Page 3 of 3

Re: Flushing TLB in an SMP environment

Posted: Sat May 14, 2011 2:01 pm
by rdos
As I suspected, minimizing IPIs is the key to performance (at least with my message test application). When I first got it to work, the whole design scaled poorly. Here are some figures comparing AMD Athlon with Intel Atom:

* 1 core Athlon: 6.7 times faster than Atom
* 2 cores Athlon: 8.4 times faster than Atom
* 3 cores Athlon: 6.2 times faster than Atom
* 4 cores Athlon: 5.9 times faster than Atom

As can be seen, the increasing number of IPIs when more cores are added contributes to the application running slower with 3 and 4 cores (it is fastest with 2 cores).

The solution to regain scalability is simple. Instead of sending IPIs to all cores when a global page is freed, a smarter algoritm is used. If the destination core has no thread running, or is running the null thread, just set a flag in the core private data that instructs the core to force it to reload CR3 the next time it loads a thread.

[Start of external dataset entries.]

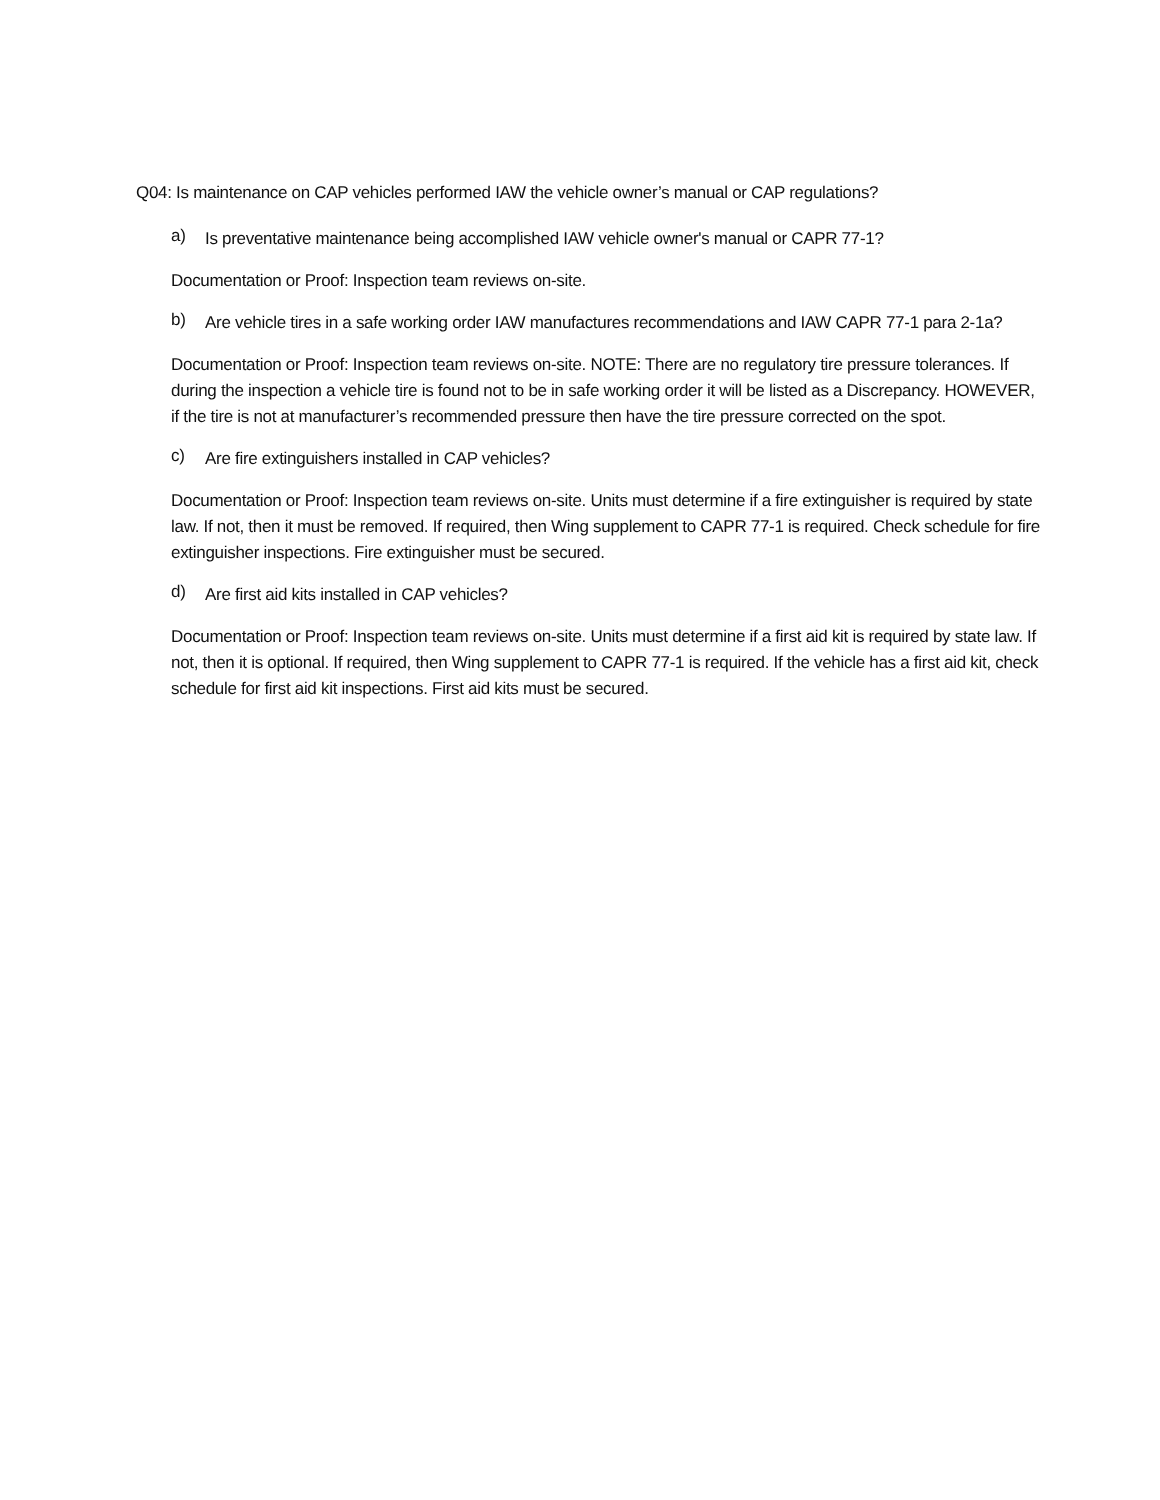Q04: Is maintenance on CAP vehicles performed IAW the vehicle owner’s manual or CAP regulations?
a)
Is preventative maintenance being accomplished IAW vehicle owner's manual or CAPR 77-1?
Documentation or Proof: Inspection team reviews on-site.
b)
Are vehicle tires in a safe working order IAW manufactures recommendations and IAW CAPR 77-1 para 2-1a?
Documentation or Proof: Inspection team reviews on-site. NOTE: There are no regulatory tire pressure tolerances. If during the inspection a vehicle tire is found not to be in safe working order it will be listed as a Discrepancy. HOWEVER, if the tire is not at manufacturer’s recommended pressure then have the tire pressure corrected on the spot.
c)
Are fire extinguishers installed in CAP vehicles?
Documentation or Proof: Inspection team reviews on-site. Units must determine if a fire extinguisher is required by state law. If not, then it must be removed. If required, then Wing supplement to CAPR 77-1 is required. Check schedule for fire extinguisher inspections. Fire extinguisher must be secured.
d)
Are first aid kits installed in CAP vehicles?
Documentation or Proof: Inspection team reviews on-site. Units must determine if a first aid kit is required by state law. If not, then it is optional. If required, then Wing supplement to CAPR 77-1 is required. If the vehicle has a first aid kit, check schedule for first aid kit inspections. First aid kits must be secured.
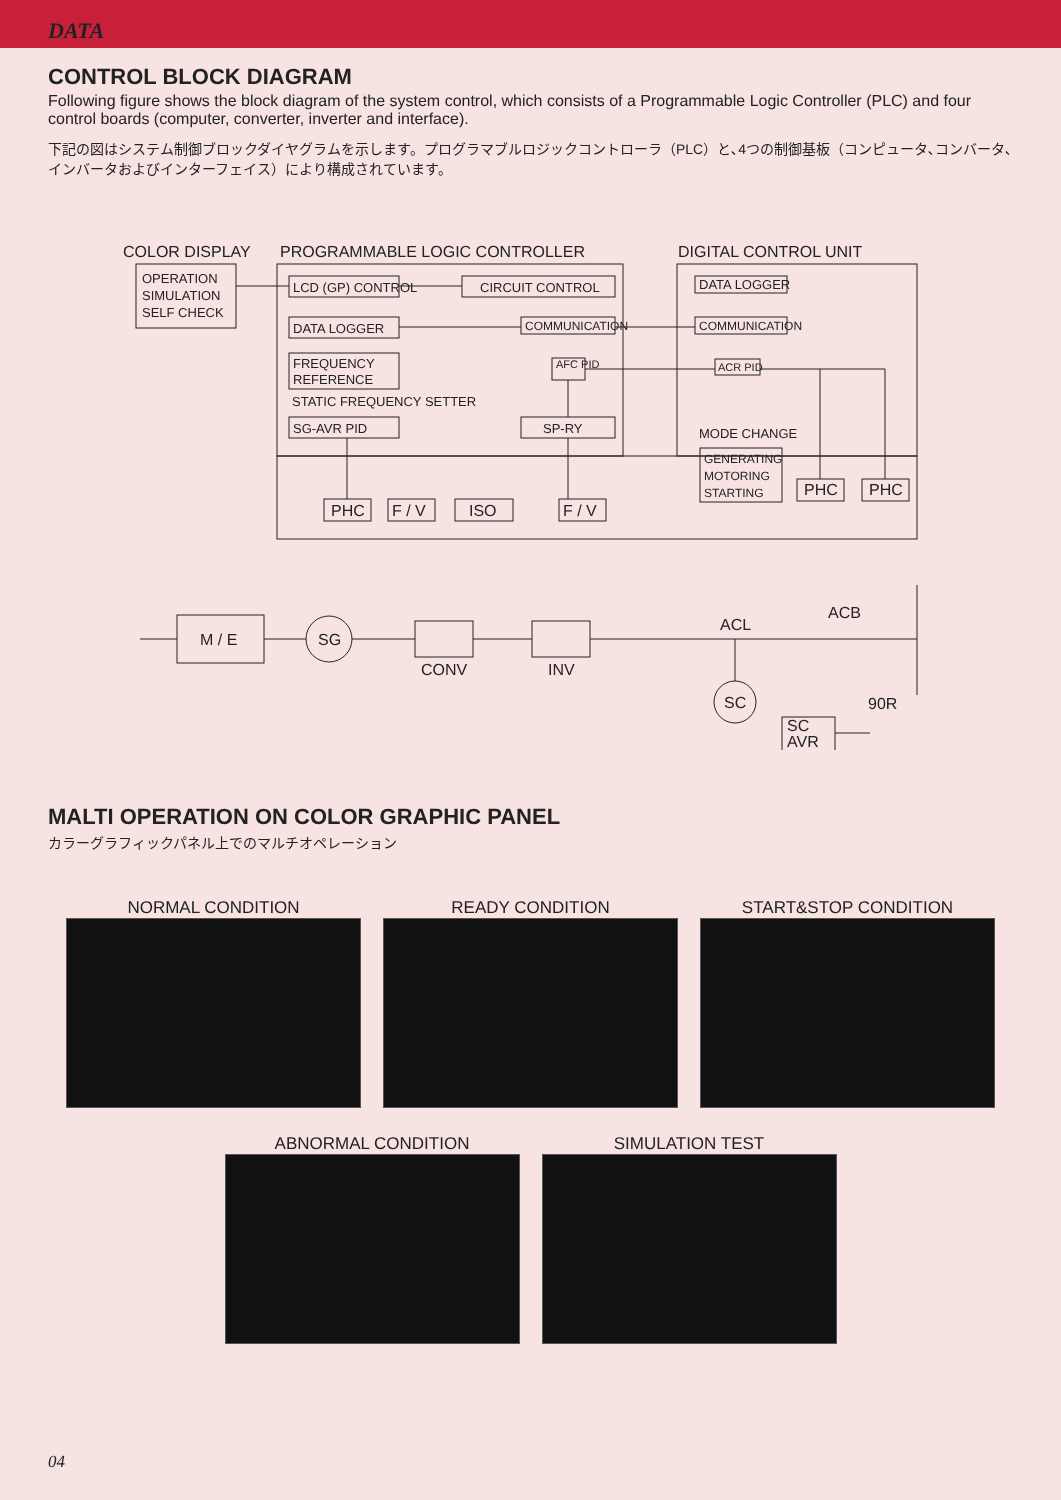DATA
CONTROL BLOCK DIAGRAM
Following figure shows the block diagram of the system control, which consists of a Programmable Logic Controller (PLC) and four control boards (computer, converter, inverter and interface).
下記の図はシステム制御ブロックダイヤグラムを示します。プログラマブルロジックコントローラ（PLC）と､4つの制御基板（コンピュータ､コンバータ､インバータおよびインターフェイス）により構成されています。
COLOR DISPLAY
PROGRAMMABLE LOGIC CONTROLLER
DIGITAL CONTROL UNIT
OPERATION
SIMULATION
SELF CHECK
LCD (GP) CONTROL
CIRCUIT CONTROL
DATA LOGGER
COMMUNICATION
FREQUENCY
REFERENCE
AFC PID
STATIC FREQUENCY SETTER
SG-AVR PID
SP-RY
DATA LOGGER
COMMUNICATION
ACR PID
MODE CHANGE
GENERATING
MOTORING
STARTING
PHC
PHC
PHC
F / V
ISO
F / V
M / E
SG
CONV
INV
ACL
ACB
SC
90R
SC
AVR
MALTI OPERATION ON COLOR GRAPHIC PANEL
カラーグラフィックパネル上でのマルチオペレーション
NORMAL CONDITION READY CONDITION START&STOP CONDITION
ABNORMAL CONDITION SIMULATION TEST
04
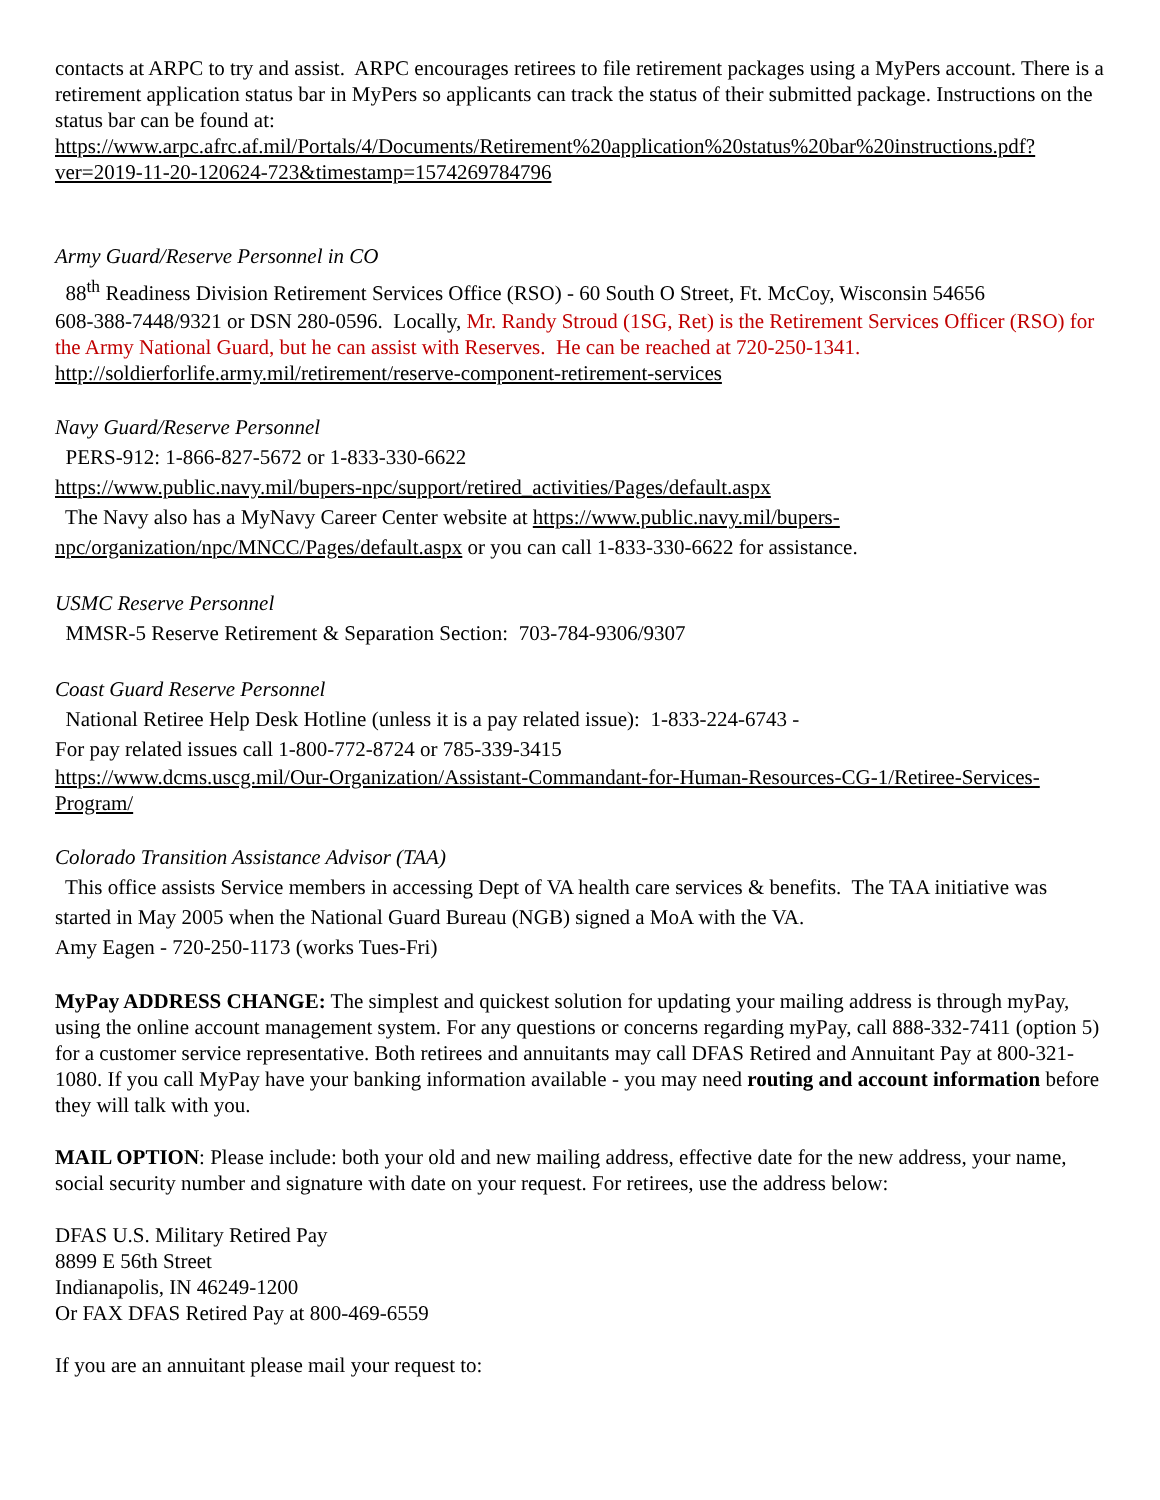contacts at ARPC to try and assist. ARPC encourages retirees to file retirement packages using a MyPers account. There is a retirement application status bar in MyPers so applicants can track the status of their submitted package. Instructions on the status bar can be found at:
https://www.arpc.afrc.af.mil/Portals/4/Documents/Retirement%20application%20status%20bar%20instructions.pdf?ver=2019-11-20-120624-723&timestamp=1574269784796
Army Guard/Reserve Personnel in CO
88<sup>th</sup> Readiness Division Retirement Services Office (RSO) - 60 South O Street, Ft. McCoy, Wisconsin 54656
608-388-7448/9321 or DSN 280-0596. Locally, Mr. Randy Stroud (1SG, Ret) is the Retirement Services Officer (RSO) for the Army National Guard, but he can assist with Reserves. He can be reached at 720-250-1341.
http://soldierforlife.army.mil/retirement/reserve-component-retirement-services
Navy Guard/Reserve Personnel
PERS-912: 1-866-827-5672 or 1-833-330-6622
https://www.public.navy.mil/bupers-npc/support/retired_activities/Pages/default.aspx
The Navy also has a MyNavy Career Center website at https://www.public.navy.mil/bupers-npc/organization/npc/MNCC/Pages/default.aspx or you can call 1-833-330-6622 for assistance.
USMC Reserve Personnel
MMSR-5 Reserve Retirement & Separation Section: 703-784-9306/9307
Coast Guard Reserve Personnel
National Retiree Help Desk Hotline (unless it is a pay related issue): 1-833-224-6743 -
For pay related issues call 1-800-772-8724 or 785-339-3415
https://www.dcms.uscg.mil/Our-Organization/Assistant-Commandant-for-Human-Resources-CG-1/Retiree-Services-Program/
Colorado Transition Assistance Advisor (TAA)
This office assists Service members in accessing Dept of VA health care services & benefits. The TAA initiative was started in May 2005 when the National Guard Bureau (NGB) signed a MoA with the VA.
Amy Eagen - 720-250-1173 (works Tues-Fri)
MyPay ADDRESS CHANGE: The simplest and quickest solution for updating your mailing address is through myPay, using the online account management system. For any questions or concerns regarding myPay, call 888-332-7411 (option 5) for a customer service representative. Both retirees and annuitants may call DFAS Retired and Annuitant Pay at 800-321-1080. If you call MyPay have your banking information available - you may need routing and account information before they will talk with you.
MAIL OPTION: Please include: both your old and new mailing address, effective date for the new address, your name, social security number and signature with date on your request. For retirees, use the address below:
DFAS U.S. Military Retired Pay
8899 E 56th Street
Indianapolis, IN 46249-1200
Or FAX DFAS Retired Pay at 800-469-6559
If you are an annuitant please mail your request to:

With this algorithm, 4 cores Athlon runs 11.5 timer faster than Atom. IOW, the design scales well again.

Re: Flushing TLB in an SMP environment

Posted: Mon May 16, 2011 4:33 am
by Combuster
the design scales well
Because in the mathematical system of Rdos, 6.7 times 4 equals 11.5 :roll:

Re: Flushing TLB in an SMP environment

Posted: Mon May 16, 2011 5:05 am
by rdos
Combuster wrote:
the design scales well
Because in the mathematical system of Rdos, 6.7 times 4 equals 11.5 :roll:
It does scale well because the test application consists of a single receiver that is bombarded by requests from 8 IPC threads and 8 network threads. Because of this we would not expect it to run much faster with 4 cores than with 1. The best we could expect is about twice the speed of a single core, which is almost what is achieved with 4 cores. The important parameter instead is that performance does not degrade as more cores are added, something that could happen when IPIs are sent between many cores.

What the last fix essentially does is to remove IPIs to cores that are idle, and instead setting a flag to indicate there is a need for a CR3 reload when the next thread is loaded. This minimizes IPIs, and I expect the effect to persist with 8 or 16 cores as well (but I cannot verify this as I have no such machine).

An alternative approach to the same problem would be to simply shut-down all cores except for 2-3 as the remaining cores would only be running idle-code. An algoritm for this could be pretty straight-forward. If the accumulated time in null-thread for cores is above say 1.5 times the time elapsed, there are too many active cores for the present load.